**Exercise requirements**
Summarize the passage on disrupted equipment in two sentences.
*** Opening of Document excerpt ***
Disrupted Equipment

Equipment lock-ups, restarts, and the loss of control programs are common symptoms of power quality problems. Fortunately, although these events are vexing and annoying, they seldom damage equipment directly. This is not to say, however, that they should be ignored. These symptoms indicate the presence of power anomalies that can cause more severe problems now and in the future.

Power anomalies come in many forms and go by many names. Briefly, these disturbances are broken down into six general categories. Although not mentioned as a separate category, please note that the power system itself is a major contributor to existing power quality problems, especially the continuity and quality of the grounding connections.

Transients, the first category, are sub cycle disturbances with a very fast voltage change. They typically have frequencies in the tens to hundreds of kilohertz, some even into megahertz. The voltage excursions range from hundreds to thousands of volts. Transients are also called spikes, impulses, and surges.
*** Close of Document excerpt ***
*** Opening of Material supplied ***
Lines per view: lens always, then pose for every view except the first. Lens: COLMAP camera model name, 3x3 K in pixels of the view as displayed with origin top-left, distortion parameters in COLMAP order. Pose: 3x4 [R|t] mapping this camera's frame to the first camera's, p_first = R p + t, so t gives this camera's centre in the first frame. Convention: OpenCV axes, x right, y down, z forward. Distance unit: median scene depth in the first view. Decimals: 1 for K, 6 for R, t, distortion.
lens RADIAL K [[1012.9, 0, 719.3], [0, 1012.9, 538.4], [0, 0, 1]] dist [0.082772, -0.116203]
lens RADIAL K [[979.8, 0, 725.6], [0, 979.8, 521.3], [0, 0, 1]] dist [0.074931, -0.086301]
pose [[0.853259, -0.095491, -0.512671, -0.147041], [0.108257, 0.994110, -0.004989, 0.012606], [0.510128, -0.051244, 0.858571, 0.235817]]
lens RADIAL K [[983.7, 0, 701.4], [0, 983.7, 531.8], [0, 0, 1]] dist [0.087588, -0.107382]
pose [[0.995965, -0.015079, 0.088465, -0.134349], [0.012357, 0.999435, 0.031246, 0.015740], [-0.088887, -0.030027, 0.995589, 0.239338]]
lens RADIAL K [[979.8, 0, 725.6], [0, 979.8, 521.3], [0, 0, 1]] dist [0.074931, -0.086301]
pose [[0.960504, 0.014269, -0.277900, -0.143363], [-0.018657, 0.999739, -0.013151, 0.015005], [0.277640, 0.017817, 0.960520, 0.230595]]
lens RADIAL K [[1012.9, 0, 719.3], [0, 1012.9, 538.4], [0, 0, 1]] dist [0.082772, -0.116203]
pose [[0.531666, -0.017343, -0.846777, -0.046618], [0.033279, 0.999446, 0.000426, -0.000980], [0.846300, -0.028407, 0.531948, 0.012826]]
*** Close of Material supplied ***
**Solution for this task**
Equipment lock-ups, restarts, and lost control programs are common symptoms of power quality problems, and while they seldom damage equipment directly, they signal power anomalies that can cause more severe problems. These anomalies fall into six general categories, the first being transients: very fast sub-cycle voltage changes of hundreds to thousands of volts, also called spikes, impulses, and surges.